Data shown:
■ ■ ■ ■ ■
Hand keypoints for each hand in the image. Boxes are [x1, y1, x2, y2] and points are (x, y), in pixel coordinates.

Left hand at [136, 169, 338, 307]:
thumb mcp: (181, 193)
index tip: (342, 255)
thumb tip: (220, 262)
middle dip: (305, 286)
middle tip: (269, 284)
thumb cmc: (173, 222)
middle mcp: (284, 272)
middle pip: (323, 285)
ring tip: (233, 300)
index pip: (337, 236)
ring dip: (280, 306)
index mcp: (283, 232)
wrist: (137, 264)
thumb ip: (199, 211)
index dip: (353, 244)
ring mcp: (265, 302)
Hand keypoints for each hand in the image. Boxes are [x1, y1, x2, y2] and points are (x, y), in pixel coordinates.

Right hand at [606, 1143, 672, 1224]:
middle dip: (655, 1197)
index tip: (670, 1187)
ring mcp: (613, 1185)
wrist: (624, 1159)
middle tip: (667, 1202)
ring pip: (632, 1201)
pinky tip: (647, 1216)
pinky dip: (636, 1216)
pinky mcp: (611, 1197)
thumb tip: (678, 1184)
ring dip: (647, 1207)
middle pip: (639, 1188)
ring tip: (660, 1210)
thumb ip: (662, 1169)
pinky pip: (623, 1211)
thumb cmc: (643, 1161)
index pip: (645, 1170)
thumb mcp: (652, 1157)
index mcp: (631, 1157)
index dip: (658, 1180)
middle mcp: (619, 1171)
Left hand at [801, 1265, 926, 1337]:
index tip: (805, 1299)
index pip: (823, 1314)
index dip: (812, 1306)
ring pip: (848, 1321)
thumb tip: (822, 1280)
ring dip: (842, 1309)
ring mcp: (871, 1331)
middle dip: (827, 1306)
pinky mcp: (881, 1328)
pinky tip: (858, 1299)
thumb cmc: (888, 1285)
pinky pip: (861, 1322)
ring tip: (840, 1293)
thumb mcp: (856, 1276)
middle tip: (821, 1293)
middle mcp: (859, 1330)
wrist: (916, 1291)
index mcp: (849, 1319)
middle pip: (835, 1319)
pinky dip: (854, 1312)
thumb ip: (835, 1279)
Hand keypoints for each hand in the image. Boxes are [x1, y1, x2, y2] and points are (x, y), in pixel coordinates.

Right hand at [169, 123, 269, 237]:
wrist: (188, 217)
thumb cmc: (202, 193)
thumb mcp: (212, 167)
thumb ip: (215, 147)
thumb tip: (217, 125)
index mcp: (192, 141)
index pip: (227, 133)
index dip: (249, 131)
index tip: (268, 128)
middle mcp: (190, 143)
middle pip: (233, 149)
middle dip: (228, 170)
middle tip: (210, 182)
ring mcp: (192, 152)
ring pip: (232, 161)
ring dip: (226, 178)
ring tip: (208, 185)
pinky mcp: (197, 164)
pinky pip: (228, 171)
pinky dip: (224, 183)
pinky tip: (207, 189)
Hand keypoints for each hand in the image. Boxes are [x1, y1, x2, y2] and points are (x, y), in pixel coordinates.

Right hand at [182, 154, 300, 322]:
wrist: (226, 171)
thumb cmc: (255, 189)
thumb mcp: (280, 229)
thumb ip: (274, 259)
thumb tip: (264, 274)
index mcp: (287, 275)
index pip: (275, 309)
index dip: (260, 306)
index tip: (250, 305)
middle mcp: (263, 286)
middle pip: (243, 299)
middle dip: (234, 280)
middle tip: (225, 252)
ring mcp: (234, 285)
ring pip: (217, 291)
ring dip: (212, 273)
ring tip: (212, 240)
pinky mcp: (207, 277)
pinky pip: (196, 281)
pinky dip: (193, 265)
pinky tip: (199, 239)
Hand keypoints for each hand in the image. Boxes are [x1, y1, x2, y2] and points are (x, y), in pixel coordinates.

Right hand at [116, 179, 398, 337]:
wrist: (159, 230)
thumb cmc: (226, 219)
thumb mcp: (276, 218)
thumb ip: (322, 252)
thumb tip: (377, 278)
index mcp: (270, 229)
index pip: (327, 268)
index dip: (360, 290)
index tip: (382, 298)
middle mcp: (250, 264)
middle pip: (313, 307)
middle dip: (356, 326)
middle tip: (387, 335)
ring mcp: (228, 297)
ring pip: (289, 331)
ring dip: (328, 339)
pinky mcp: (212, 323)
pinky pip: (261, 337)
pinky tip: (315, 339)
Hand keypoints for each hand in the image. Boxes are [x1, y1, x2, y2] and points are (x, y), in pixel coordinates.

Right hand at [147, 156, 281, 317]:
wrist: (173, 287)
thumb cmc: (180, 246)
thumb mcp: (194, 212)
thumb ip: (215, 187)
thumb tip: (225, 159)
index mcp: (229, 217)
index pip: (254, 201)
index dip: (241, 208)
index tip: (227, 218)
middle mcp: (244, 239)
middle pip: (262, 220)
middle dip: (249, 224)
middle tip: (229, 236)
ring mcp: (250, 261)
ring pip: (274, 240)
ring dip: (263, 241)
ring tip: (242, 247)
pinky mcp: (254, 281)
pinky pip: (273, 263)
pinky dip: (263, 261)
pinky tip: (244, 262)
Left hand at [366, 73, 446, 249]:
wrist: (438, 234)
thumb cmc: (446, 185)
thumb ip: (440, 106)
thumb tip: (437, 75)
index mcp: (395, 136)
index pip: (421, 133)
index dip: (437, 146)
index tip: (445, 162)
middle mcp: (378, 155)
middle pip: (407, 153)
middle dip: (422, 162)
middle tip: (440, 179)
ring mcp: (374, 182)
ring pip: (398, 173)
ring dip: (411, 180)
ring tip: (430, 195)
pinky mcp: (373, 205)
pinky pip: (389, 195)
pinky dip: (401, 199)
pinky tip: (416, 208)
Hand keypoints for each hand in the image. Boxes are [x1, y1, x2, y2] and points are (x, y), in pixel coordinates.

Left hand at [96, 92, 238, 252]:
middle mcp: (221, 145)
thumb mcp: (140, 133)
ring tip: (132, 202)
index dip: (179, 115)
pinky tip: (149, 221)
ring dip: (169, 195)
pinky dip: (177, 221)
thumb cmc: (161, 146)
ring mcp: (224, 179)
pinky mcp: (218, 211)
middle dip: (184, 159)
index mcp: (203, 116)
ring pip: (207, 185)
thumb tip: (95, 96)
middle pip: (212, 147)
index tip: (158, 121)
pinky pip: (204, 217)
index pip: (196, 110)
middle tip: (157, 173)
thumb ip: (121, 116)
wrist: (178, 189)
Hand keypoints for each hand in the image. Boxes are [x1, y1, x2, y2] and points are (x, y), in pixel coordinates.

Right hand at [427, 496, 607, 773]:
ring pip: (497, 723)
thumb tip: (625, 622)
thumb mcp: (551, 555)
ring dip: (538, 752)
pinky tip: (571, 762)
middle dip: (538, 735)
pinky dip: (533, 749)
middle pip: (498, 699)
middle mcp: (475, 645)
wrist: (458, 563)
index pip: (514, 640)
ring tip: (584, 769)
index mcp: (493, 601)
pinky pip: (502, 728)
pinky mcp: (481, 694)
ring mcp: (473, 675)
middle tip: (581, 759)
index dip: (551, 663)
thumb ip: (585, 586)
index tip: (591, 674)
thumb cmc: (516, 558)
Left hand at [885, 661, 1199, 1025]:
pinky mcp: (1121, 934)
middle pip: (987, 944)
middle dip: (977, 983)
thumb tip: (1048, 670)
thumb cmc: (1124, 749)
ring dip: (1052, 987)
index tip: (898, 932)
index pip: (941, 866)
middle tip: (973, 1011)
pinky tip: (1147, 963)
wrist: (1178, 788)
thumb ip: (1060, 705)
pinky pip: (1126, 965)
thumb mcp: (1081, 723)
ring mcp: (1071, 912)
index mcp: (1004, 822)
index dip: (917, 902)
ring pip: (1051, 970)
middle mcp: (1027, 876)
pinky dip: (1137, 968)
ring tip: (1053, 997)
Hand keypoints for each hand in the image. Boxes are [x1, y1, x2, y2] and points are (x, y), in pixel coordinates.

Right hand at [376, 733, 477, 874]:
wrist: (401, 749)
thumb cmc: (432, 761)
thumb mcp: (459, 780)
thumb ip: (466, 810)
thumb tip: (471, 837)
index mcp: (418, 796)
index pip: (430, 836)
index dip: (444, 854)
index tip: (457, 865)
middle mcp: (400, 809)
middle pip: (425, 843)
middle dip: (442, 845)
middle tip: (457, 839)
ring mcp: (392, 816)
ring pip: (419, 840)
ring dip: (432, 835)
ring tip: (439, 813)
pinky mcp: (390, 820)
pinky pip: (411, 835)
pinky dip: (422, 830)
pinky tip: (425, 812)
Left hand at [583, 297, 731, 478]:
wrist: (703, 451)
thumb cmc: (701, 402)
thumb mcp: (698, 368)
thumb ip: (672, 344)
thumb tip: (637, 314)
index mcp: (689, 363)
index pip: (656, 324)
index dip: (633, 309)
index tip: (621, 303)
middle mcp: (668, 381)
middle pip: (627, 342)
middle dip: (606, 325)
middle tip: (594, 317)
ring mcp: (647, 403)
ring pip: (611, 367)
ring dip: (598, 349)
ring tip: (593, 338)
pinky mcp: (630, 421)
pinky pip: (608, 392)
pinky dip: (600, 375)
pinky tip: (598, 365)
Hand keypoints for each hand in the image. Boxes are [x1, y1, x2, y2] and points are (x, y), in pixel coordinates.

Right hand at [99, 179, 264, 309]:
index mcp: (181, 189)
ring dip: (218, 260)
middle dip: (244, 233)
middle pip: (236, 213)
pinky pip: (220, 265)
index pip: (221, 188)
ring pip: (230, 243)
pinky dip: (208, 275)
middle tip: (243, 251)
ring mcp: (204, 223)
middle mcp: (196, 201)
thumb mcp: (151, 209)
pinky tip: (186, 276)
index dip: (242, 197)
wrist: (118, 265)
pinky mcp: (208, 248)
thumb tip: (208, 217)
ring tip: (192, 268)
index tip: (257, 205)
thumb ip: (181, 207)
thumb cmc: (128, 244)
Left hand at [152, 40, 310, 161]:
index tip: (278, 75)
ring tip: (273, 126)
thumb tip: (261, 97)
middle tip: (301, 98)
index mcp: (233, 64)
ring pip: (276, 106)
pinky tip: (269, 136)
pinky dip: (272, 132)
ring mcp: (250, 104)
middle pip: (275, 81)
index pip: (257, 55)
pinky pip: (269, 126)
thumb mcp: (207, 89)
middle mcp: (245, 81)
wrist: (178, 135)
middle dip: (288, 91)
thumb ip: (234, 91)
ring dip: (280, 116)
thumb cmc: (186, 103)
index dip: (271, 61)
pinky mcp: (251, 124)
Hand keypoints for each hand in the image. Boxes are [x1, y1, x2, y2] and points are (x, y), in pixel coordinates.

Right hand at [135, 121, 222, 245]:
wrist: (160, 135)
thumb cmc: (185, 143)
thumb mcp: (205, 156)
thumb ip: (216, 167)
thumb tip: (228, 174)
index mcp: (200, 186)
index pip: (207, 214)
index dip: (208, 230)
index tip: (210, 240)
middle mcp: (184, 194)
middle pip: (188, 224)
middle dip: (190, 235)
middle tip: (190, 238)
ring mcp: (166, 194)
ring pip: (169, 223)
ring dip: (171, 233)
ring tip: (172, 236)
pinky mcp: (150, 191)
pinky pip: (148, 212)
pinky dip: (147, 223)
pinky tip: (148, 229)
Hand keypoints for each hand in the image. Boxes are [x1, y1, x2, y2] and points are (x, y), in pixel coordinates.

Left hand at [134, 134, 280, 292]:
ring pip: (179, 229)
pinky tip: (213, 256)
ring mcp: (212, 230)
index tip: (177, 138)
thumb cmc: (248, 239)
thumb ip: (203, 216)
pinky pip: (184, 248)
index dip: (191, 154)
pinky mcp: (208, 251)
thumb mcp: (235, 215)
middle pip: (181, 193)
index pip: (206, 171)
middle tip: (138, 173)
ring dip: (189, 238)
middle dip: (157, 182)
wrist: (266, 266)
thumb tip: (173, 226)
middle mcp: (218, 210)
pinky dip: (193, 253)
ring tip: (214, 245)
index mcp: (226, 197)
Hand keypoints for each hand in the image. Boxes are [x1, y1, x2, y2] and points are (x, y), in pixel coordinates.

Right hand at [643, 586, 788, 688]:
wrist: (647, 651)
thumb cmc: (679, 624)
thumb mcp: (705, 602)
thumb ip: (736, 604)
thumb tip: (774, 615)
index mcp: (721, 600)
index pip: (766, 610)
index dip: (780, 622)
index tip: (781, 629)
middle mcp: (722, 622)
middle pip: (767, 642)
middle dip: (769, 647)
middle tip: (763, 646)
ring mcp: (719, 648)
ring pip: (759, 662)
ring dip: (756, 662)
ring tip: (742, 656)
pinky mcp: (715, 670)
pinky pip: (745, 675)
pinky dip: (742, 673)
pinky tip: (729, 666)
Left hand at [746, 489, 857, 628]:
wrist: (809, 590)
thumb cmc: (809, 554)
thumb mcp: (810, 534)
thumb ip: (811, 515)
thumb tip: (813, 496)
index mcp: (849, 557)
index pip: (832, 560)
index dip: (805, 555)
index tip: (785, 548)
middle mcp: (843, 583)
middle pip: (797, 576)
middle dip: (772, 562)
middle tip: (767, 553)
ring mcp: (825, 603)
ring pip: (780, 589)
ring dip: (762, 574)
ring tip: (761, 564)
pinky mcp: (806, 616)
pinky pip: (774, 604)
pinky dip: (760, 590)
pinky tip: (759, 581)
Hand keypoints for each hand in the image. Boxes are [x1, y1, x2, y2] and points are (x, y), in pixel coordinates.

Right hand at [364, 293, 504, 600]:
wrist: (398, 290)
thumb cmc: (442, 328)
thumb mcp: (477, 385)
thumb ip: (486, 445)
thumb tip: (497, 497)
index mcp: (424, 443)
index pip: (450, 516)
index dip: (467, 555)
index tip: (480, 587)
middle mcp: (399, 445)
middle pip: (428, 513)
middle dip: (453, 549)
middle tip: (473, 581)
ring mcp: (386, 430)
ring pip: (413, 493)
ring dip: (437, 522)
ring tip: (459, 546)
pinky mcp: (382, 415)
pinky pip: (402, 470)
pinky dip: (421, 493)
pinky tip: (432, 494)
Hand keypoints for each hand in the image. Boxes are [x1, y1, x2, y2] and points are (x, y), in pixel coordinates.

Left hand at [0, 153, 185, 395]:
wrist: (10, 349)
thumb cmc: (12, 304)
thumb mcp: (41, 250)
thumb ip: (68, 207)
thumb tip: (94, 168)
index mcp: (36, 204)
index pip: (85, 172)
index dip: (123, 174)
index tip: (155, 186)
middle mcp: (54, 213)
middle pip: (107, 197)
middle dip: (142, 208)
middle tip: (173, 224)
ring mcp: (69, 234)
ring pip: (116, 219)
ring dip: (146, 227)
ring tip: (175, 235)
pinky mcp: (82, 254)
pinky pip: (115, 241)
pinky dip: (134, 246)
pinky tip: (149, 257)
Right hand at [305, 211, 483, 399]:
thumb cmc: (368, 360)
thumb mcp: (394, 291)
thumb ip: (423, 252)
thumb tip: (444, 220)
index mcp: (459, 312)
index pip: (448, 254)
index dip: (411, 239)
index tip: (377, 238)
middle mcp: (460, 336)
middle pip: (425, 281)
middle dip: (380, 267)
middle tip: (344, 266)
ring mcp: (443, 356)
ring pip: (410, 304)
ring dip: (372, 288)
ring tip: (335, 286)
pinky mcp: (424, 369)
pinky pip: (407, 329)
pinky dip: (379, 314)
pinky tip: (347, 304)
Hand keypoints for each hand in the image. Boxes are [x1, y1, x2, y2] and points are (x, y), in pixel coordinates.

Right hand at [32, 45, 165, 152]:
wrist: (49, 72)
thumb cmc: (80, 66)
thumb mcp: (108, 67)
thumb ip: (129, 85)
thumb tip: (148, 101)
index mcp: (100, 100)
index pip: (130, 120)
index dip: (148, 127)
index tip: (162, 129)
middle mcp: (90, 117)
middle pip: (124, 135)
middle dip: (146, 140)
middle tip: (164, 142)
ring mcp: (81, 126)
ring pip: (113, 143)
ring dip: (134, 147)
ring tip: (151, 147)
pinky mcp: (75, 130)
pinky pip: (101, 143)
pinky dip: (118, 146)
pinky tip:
■ ■ ■ ■ ■
Problem description:
Begin at the first line of the material above. Transcribe each line exactly, ending with the line that contains "ring tip: (233, 300)".

Expected output:
Hand keypoints for each hand in the image. Boxes are [x1, y1, x2, y2] and points are (x, y), in pixel coordinates.

Left hand at [136, 169, 338, 307]:
thumb mcp: (181, 193)
index tip: (342, 255)
thumb tip: (220, 262)
middle dip: (305, 286)
middle tip: (269, 284)
thumb cmc: (173, 222)
middle mcp: (284, 272)
middle pip: (323, 285)
ring tip: (233, 300)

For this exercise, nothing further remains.